Inspired by optillm, Light Prompter is a Python framework for efficiently batching responses with prompting strategies that include multiple steps. This means that if you use an inference engine such as vLLM, you can get speedups of several magnitudes.
It works through a set of Responder
s, each of which acts as a state machine containing nested responders. Responders request a chat completion, which gets aggregated with all other chat completions so that they can be solved in one batch. Aftewards, these chat completions are sent back down to the responders.
Here's a diagram illustrating this process for something like self-consistency:
Use one of the following Kaggle notebooks:
This is an implementation of Mixture-Of-Agents from TogetherAI. Prompts were taken from https://github.com/togethercomputer/MoA.
This is an implementation of self-consistency from https://arxiv.org/abs/2203.11171.
- Feel free to edit the similarity function as you wish, but be sure to include a case for when processing the answer fails, as it is not guranteed to be in the correct format.
Read the examples in the examples folder.
Here are all the responders you can use:
Prompt_Basic: Single-step response generation
Prompt_TwoTurn: Two-step response and answer extraction
Aggregate_LLM: Combine multiple responses using another responder
Critique_LLM: Generates an initial response with a responder, critiques it with a second responder, and rewrites it using a third responder
PickCommon_Custom: Self-consistency; picks answer with most similarity to other answers based on the input function
All responders return a response which contain a verbose_output, an output, and an answer. The answer is the shortest specific answer, the output is the standard LLM output and the verbose_output contains all the steps taken.
Within sane_defaults.py
you will find starter prompts (a basic COT prompt, the aggregator prompt used for MOA, a prompt that makes the aggregator choose the best response, a critique prompt, a rewriting prompt) and some answer extractors (which take in a string and try to "extract" the LLM's answer). Note that you can pass in answer extractor to most responders to try to parse the answer out. This is important! Some strategies like self-consistency rely on having a properly parsed answer.

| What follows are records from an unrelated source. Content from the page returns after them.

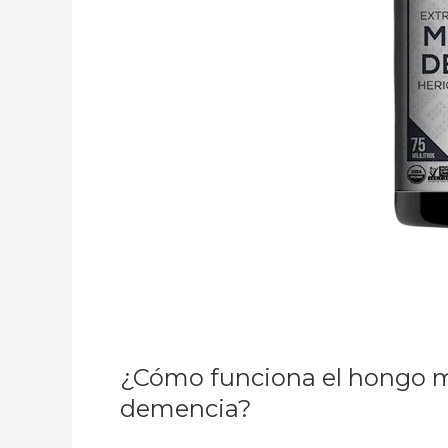
¿Cómo funciona el hongo me
demencia?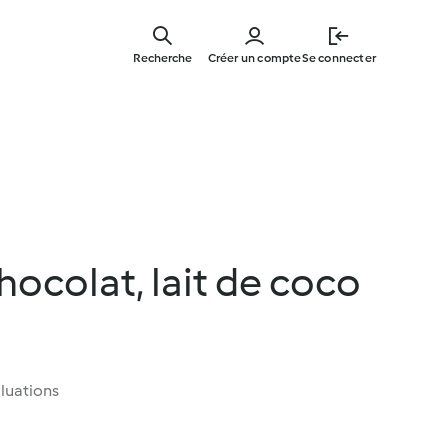
Skip
to
Recherche
Créer un compte
Se connecter
main
content
ocolat, lait de coco
luations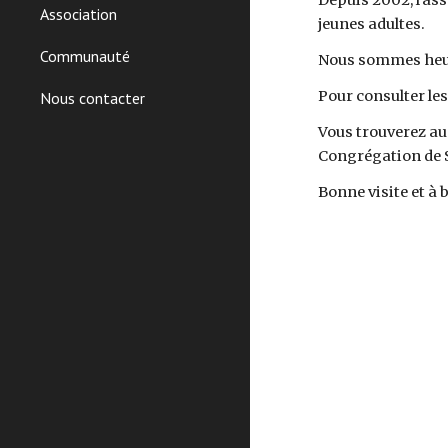
Depuis 2002, l'as
Association
jeunes adultes.
Communauté
Nous sommes heureu
Pour consulter les
Nous contacter
Vous trouverez aus
Congrégation de 
Bonne visite et à b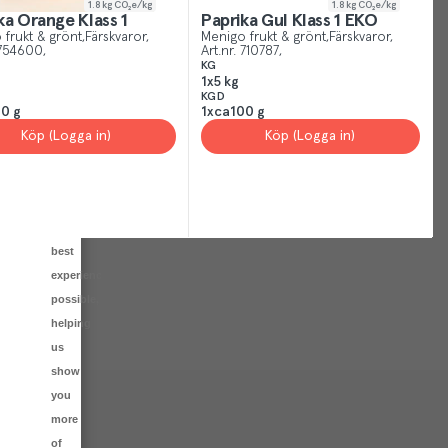
1.8
kg CO₂e/kg
1.8
kg CO₂e/kg
other
ka Orange Klass 1
Paprika Gul Klass 1 EKO
sites,
 frukt & grönt
Färskvaror
Menigo frukt & grönt
Färskvaror
754600
Art.nr.
710787
we
KG
1x5 kg
use
KGD
cookies.
0 g
1xca100 g
Our
Köp (Logga in)
Köp (Logga in)
cookies
give
you
the
best
experience
possible,
helping
us
show
you
more
of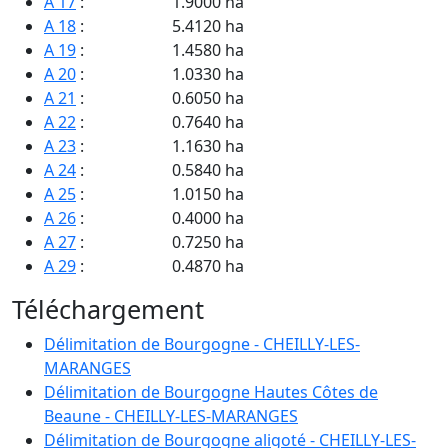
A 17
:
1.9000 ha
A 18
:
5.4120 ha
A 19
:
1.4580 ha
A 20
:
1.0330 ha
A 21
:
0.6050 ha
A 22
:
0.7640 ha
A 23
:
1.1630 ha
A 24
:
0.5840 ha
A 25
:
1.0150 ha
A 26
:
0.4000 ha
A 27
:
0.7250 ha
A 29
:
0.4870 ha
A 30
:
0.4430 ha
Téléchargement
A 31
:
1.4340 ha
A 32
:
1.1980 ha
Délimitation de Bourgogne - CHEILLY-LES-
A 33
:
0.9800 ha
MARANGES
A 42
:
1.3570 ha
Délimitation de Bourgogne Hautes Côtes de
A 43
:
0.3620 ha
Beaune - CHEILLY-LES-MARANGES
A 44
:
0.3430 ha
Délimitation de Bourgogne aligoté - CHEILLY-LES-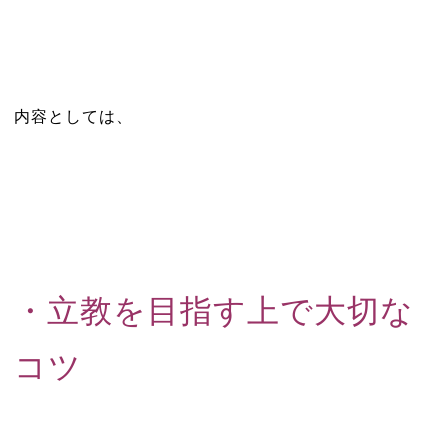
内容としては、
・立教を目指す上で大切な
コツ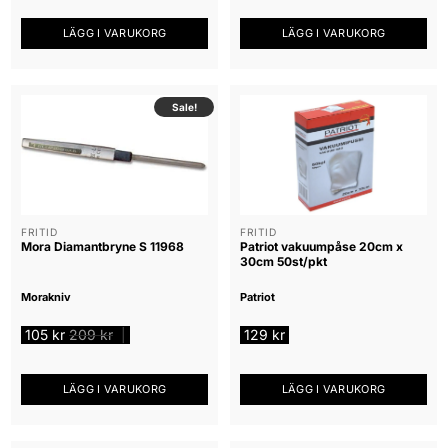
LÄGG I VARUKORG
LÄGG I VARUKORG
Sale!
FRITID
FRITID
Mora Diamantbryne S 11968
Patriot vakuumpåse 20cm x
30cm 50st/pkt
Morakniv
Patriot
105
kr
209
kr
129
kr
|
LÄGG I VARUKORG
LÄGG I VARUKORG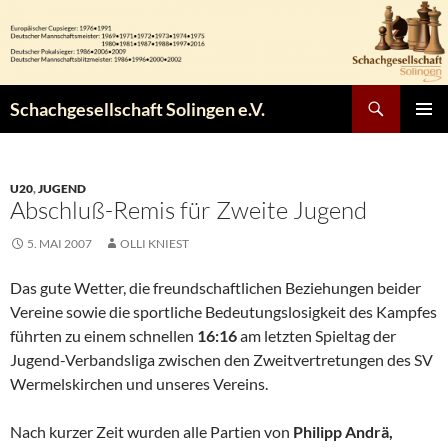
Zum
Inhalt
springen
Suchen
Schachgesellschaft Solingen e.V.
PRIMÄR
MENÜ
U20
,
JUGEND
Abschluß-Remis für Zweite Jugend
5. MAI 2007
OLLI KNIEST
Das gute Wetter, die freundschaftlichen Beziehungen beider
Vereine sowie die sportliche Bedeutungslosigkeit des Kampfes
führten zu einem schnellen
16:16
am letzten Spieltag der
Jugend-Verbandsliga zwischen den Zweitvertretungen des SV
Wermelskirchen und unseres Vereins.
Nach kurzer Zeit wurden alle Partien von
Philipp Andrä,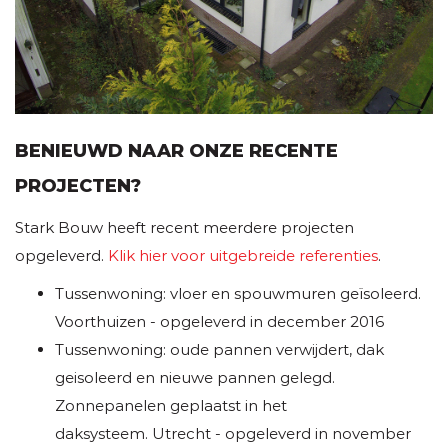
BENIEUWD NAAR ONZE RECENTE
PROJECTEN?
Stark Bouw heeft recent meerdere projecten
opgeleverd.
Klik hier voor uitgebreide referenties
.
Tussenwoning: vloer en spouwmuren geïsoleerd.
Voorthuizen - opgeleverd in december 2016
Tussenwoning: oude pannen verwijdert, dak
geisoleerd en nieuwe pannen gelegd.
Zonnepanelen geplaatst in het
daksysteem. Utrecht - opgeleverd in november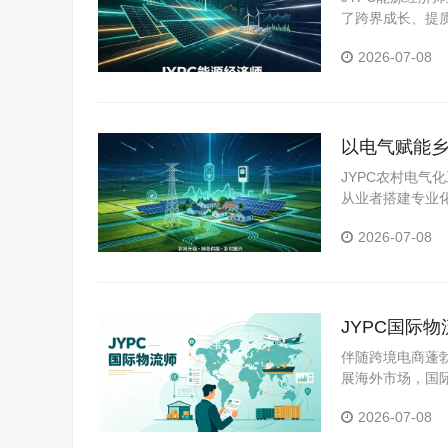
了跨界成长、提
维，以专业能力
2026-07-08
产业高质量发展
以电气赋能乡
JYPC农村电
从业者搭建专业
心技术，夯实职
2026-07-08
JYPC国际
伴随跨境电商蓬
展海外市场，国
协调承运人与通
2026-07-08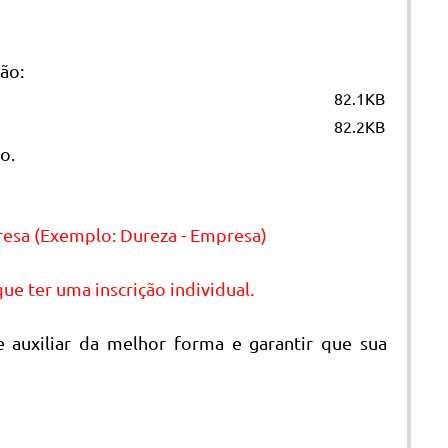
ão:
82.1KB
82.2KB
o.
esa (Exemplo: Dureza - Empresa)
e ter uma inscrição individual.
 auxiliar da melhor forma e garantir que sua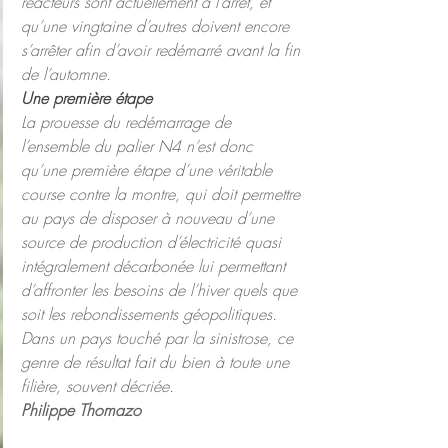
réacteurs sont actuellement à l’arrêt, et 
qu’une vingtaine d’autres doivent encore 
s’arrêter afin d’avoir redémarré avant la fin 
de l’automne.
Une première étape
La prouesse du redémarrage de 
l’ensemble du palier N4 n’est donc 
qu’une première étape d’une véritable 
course contre la montre, qui doit permettre 
au pays de disposer à nouveau d’une 
source de production d’électricité quasi 
intégralement décarbonée lui permettant 
d’affronter les besoins de l’hiver quels que 
soit les rebondissements géopolitiques. 
Dans un pays touché par la sinistrose, ce 
genre de résultat fait du bien à toute une 
filière, souvent décriée.
Philippe Thomazo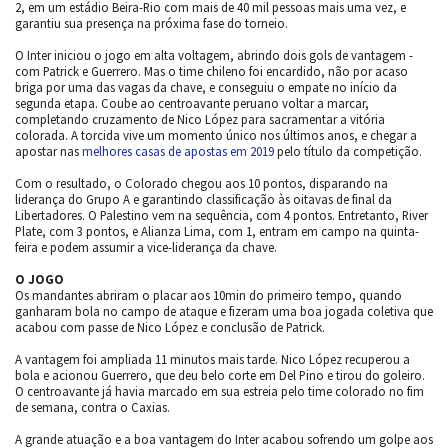
2, em um estádio Beira-Rio com mais de 40 mil pessoas mais uma vez, e
garantiu sua presença na próxima fase do torneio.
O Inter iniciou o jogo em alta voltagem, abrindo dois gols de vantagem -
com Patrick e Guerrero. Mas o time chileno foi encardido, não por acaso
briga por uma das vagas da chave, e conseguiu o empate no início da
segunda etapa. Coube ao centroavante peruano voltar a marcar,
completando cruzamento de Nico López para sacramentar a vitória
colorada. A torcida vive um momento único nos últimos anos, e chegar a
apostar nas
melhores casas de apostas em 2019
pelo título da competição.
Com o resultado, o Colorado chegou aos 10 pontos, disparando na
liderança do Grupo A e garantindo classificação às oitavas de final da
Libertadores. O Palestino vem na sequência, com 4 pontos. Entretanto, River
Plate, com 3 pontos, e Alianza Lima, com 1, entram em campo na quinta-
feira e podem assumir a vice-liderança da chave.
O JOGO
Os mandantes abriram o placar aos 10min do primeiro tempo, quando
ganharam bola no campo de ataque e fizeram uma boa jogada coletiva que
acabou com passe de Nico López e conclusão de Patrick.
A vantagem foi ampliada 11 minutos mais tarde. Nico López recuperou a
bola e acionou Guerrero, que deu belo corte em Del Pino e tirou do goleiro.
O centroavante já havia marcado em sua estreia pelo time colorado no fim
de semana, contra o Caxias.
A grande atuação e a boa vantagem do Inter acabou sofrendo um golpe aos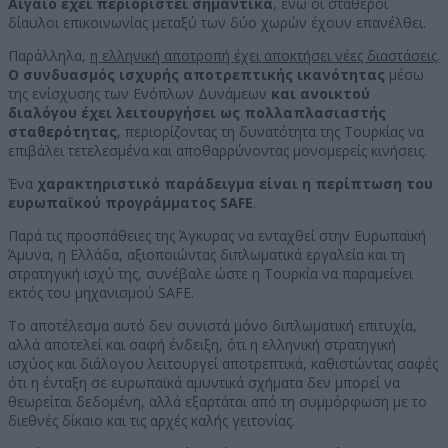
Αιγαίο έχει περιοριστεί σημαντικά
, ενώ οι σταθεροί
δίαυλοι επικοινωνίας μεταξύ των δύο χωρών έχουν επανέλθει.
Παράλληλα,
η ελληνική αποτροπή έχει αποκτήσει νέες διαστάσεις.
Ο συνδυασμός ισχυρής αποτρεπτικής ικανότητας
μέσω
της ενίσχυσης των Ενόπλων Δυνάμεων
και ανοικτού
διαλόγου έχει λειτουργήσει ως πολλαπλασιαστής
σταθερότητας
, περιορίζοντας τη δυνατότητα της Τουρκίας να
επιβάλει τετελεσμένα και αποθαρρύνοντας μονομερείς κινήσεις.
Ένα
χαρακτηριστικό παράδειγμα είναι η περίπτωση του
ευρωπαϊκού προγράμματος SAFE
.
Παρά τις προσπάθειες της Άγκυρας να ενταχθεί στην Ευρωπαϊκή
Άμυνα, η Ελλάδα, αξιοποιώντας διπλωματικά εργαλεία και τη
στρατηγική ισχύ της, συνέβαλε ώστε η Τουρκία να παραμείνει
εκτός του μηχανισμού SAFE.
Το αποτέλεσμα αυτό δεν συνιστά μόνο διπλωματική επιτυχία,
αλλά αποτελεί και σαφή ένδειξη, ότι η ελληνική στρατηγική
ισχύος και διάλογου λειτουργεί αποτρεπτικά, καθιστώντας σαφές
ότι η ένταξη σε ευρωπαϊκά αμυντικά σχήματα δεν μπορεί να
θεωρείται δεδομένη, αλλά εξαρτάται από τη συμμόρφωση με το
διεθνές δίκαιο και τις αρχές καλής γειτονίας.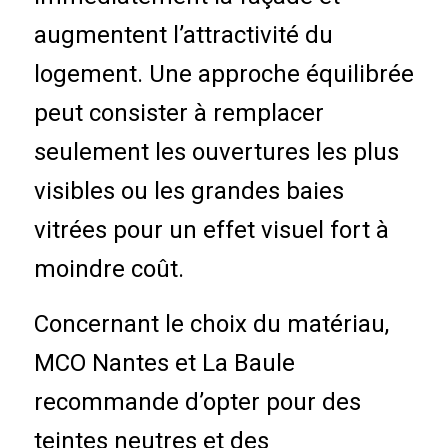
augmentent l’attractivité du
logement. Une approche équilibrée
peut consister à remplacer
seulement les ouvertures les plus
visibles ou les grandes baies
vitrées pour un effet visuel fort à
moindre coût.
Concernant le
choix du matériau
,
MCO Nantes et La Baule
recommande d’opter pour des
teintes neutres et des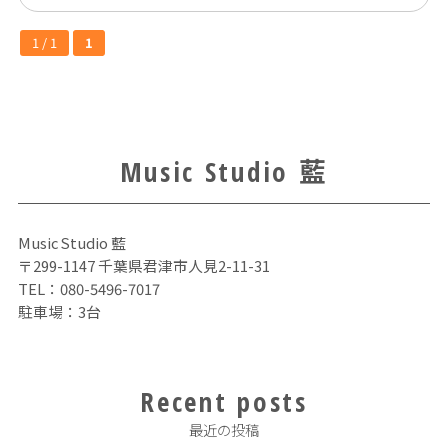
1 / 1
1
Music Studio 藍
Music Studio 藍
〒299-1147 千葉県君津市人見2-11-31
TEL：
080-5496-7017
駐車場：3台
Recent posts
最近の投稿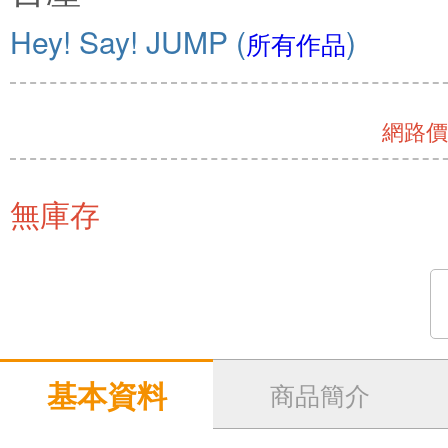
Hey! Say! JUMP
(
)
所有作品
網路價 
無庫存
基本資料
商品簡介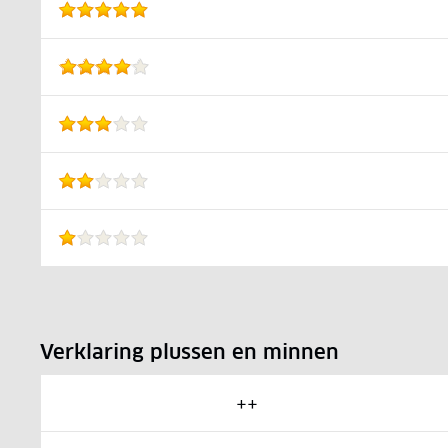
Verklaring plussen en minnen
++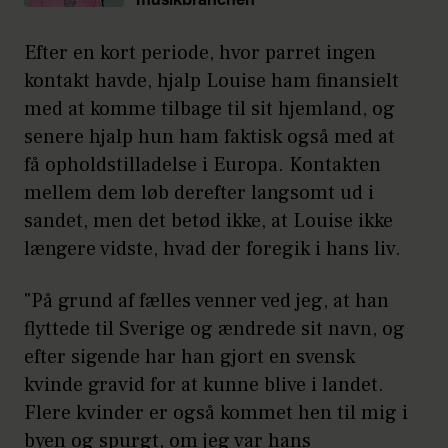
musikbranchen
Efter en kort periode, hvor parret ingen
kontakt havde, hjalp Louise ham finansielt
med at komme tilbage til sit hjemland, og
senere hjalp hun ham faktisk også med at
få opholdstilladelse i Europa. Kontakten
mellem dem løb derefter langsomt ud i
sandet, men det betød ikke, at Louise ikke
længere vidste, hvad der foregik i hans liv.
"På grund af fælles venner ved jeg, at han
flyttede til Sverige og ændrede sit navn, og
efter sigende har han gjort en svensk
kvinde gravid for at kunne blive i landet.
Flere kvinder er også kommet hen til mig i
byen og spurgt, om jeg var hans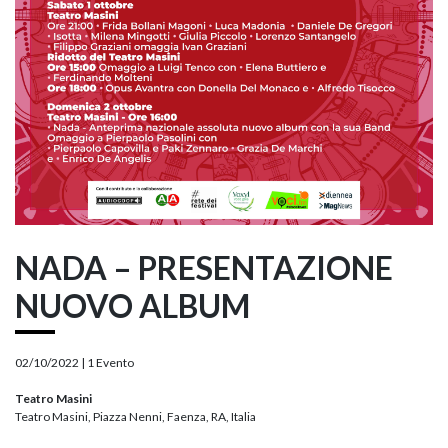
NADA – PRESENTAZIONE
NUOVO ALBUM
02/10/2022 |
1 Evento
Teatro Masini
Teatro Masini, Piazza Nenni, Faenza, RA, Italia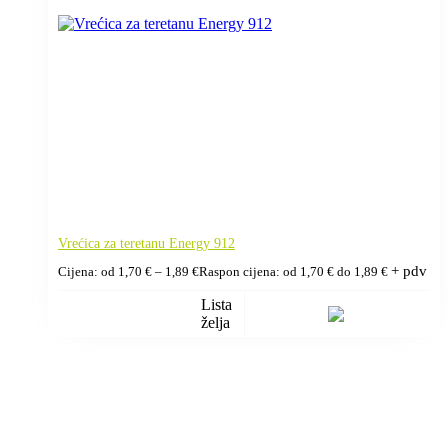
Vrećica za teretanu Energy 912
+ pdv
Cijena: od
1,70
€
–
1,89
€
Raspon cijena: od 1,70 € do 1,89 €
Lista
želja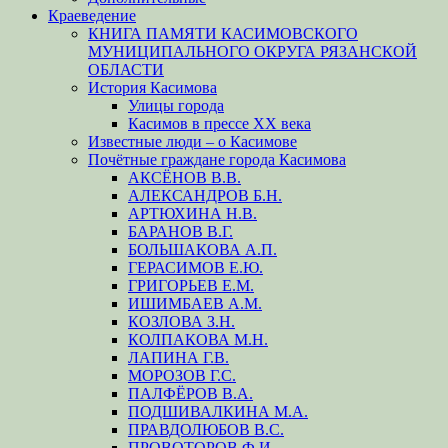
Краеведение
КНИГА ПАМЯТИ КАСИМОВСКОГО
МУНИЦИПАЛЬНОГО ОКРУГА РЯЗАНСКОЙ
ОБЛАСТИ
История Касимова
Улицы города
Касимов в прессе XX века
Известные люди – о Касимове
Почётные граждане города Касимова
АКСЁНОВ В.В.
АЛЕКСАНДРОВ Б.Н.
АРТЮХИНА Н.В.
БАРАНОВ В.Г.
БОЛЬШАКОВА А.П.
ГЕРАСИМОВ Е.Ю.
ГРИГОРЬЕВ Е.М.
ИШИМБАЕВ А.М.
КОЗЛОВА З.Н.
КОЛПАКОВА М.Н.
ЛАПИНА Г.В.
МОРОЗОВ Г.С.
ПАЛФЁРОВ В.А.
ПОДШИВАЛКИНА М.А.
ПРАВДОЛЮБОВ В.С.
ПРОВОТОРОВ Ф.И.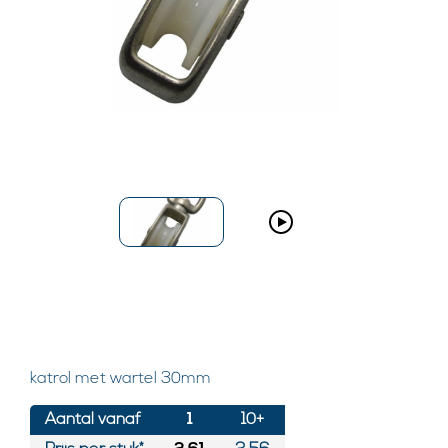
katrol met wartel 30mm
Aantal vanaf
1
10+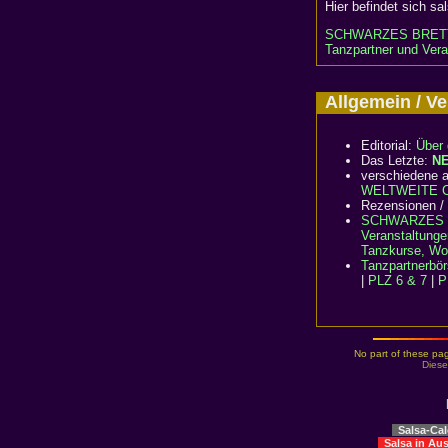
Hier befindet sich sa
SCHWARZES BRET
Tanzpartner und Vera
Allgemein / 
Editorial:
Über 
Das Letzte:
N
verschiedene a
WELTWEITE Cl
Rezensionen /
SCHWARZES 
Veranstaltunge
Tanzkurse, Wo
Tanzpartnerbö
|
PLZ 6 & 7
|
P
No part of these pag
Diese
Salsa-Ca
Salsa in Au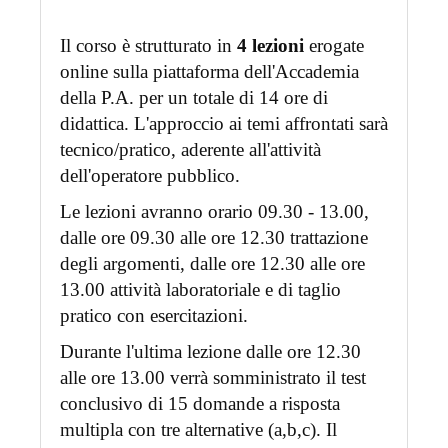
Il corso è strutturato in
4 lezioni
erogate
online sulla piattaforma dell'Accademia
della P.A. per un totale di 14 ore di
didattica. L'approccio ai temi affrontati sarà
tecnico/pratico, aderente all'attività
dell'operatore pubblico.
Le lezioni avranno orario 09.30 - 13.00,
dalle ore 09.30 alle ore 12.30 trattazione
degli argomenti, dalle ore 12.30 alle ore
13.00 attività laboratoriale e di taglio
pratico con esercitazioni.
Durante l'ultima lezione dalle ore 12.30
alle ore 13.00 verrà somministrato il test
conclusivo di 15 domande a risposta
multipla con tre alternative (a,b,c). Il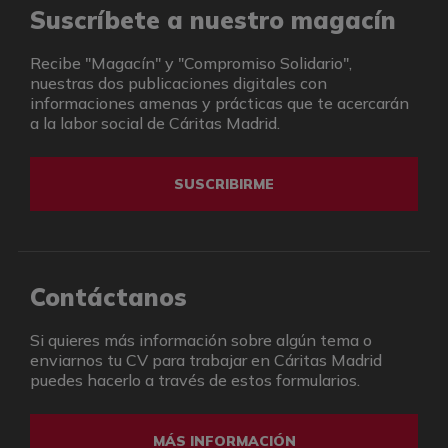
Suscríbete a nuestro magacín
Recibe "Magacín" y "Compromiso Solidario",
nuestras dos publicaciones digitales con
informaciones amenas y prácticas que te acercarán
a la labor social de Cáritas Madrid.
SUSCRIBIRME
Contáctanos
Si quieres más información sobre algún tema o
enviarnos tu CV para trabajar en Cáritas Madrid
puedes hacerlo a través de estos formularios.
MÁS INFORMACIÓN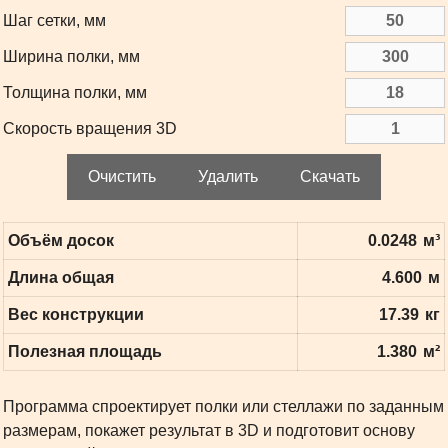
Шаг сетки, мм
Ширина полки, мм
Толщина полки, мм
Скорость вращения 3D
Очистить
Удалить
Скачать
Объём досок
0.0248
м³
Длина общая
4.600
м
Вес конструкции
17.39
кг
Полезная площадь
1.380
м²
Программа спроектирует полки или стеллажи по заданным
размерам, покажет результат в 3D и подготовит основу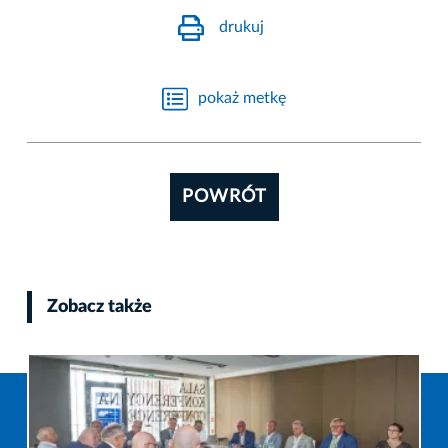
drukuj
pokaż metkę
POWRÓT
Zobacz także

After you have built a tree of responders, use the execute function from responders.py
on the root. Make sure you have a model setup, the default in model.py
is OpenAI compatible and thus will work with any local inference engine but is slow. The vLLM variant is much preferred. You can also implement your own.
Basic example:
from light_prompter import Model
from light_prompter import responder
from light_prompter.responders import Prompt_TwoTurn
# Initialize model
model = Model(url="https://api.example.com", api_key="your-api-key", model="model-name-here")
# Create responder
responder = Prompt_TwoTurn()
# Execute prompt
response = execute(model, responder, "What is the capital of France?")
print(response.output)
Contributions are welcome!
TODO:
- Implement plansearch and code execution, possibly some kind of tree search
- it probably will not be possible to break plansearch down into a set of smaller responders like is done for MOA, as it is quite involved
- Create a WebUI for testing with a list of preset responder configurations
- Create an OpenAI compatible API
- Batching across many inputs
Planned:
- Support more inference engines with batching out of the box such as exllama, sglang, tensorrtllm
- A model router for routing requests to several API's at once when batching.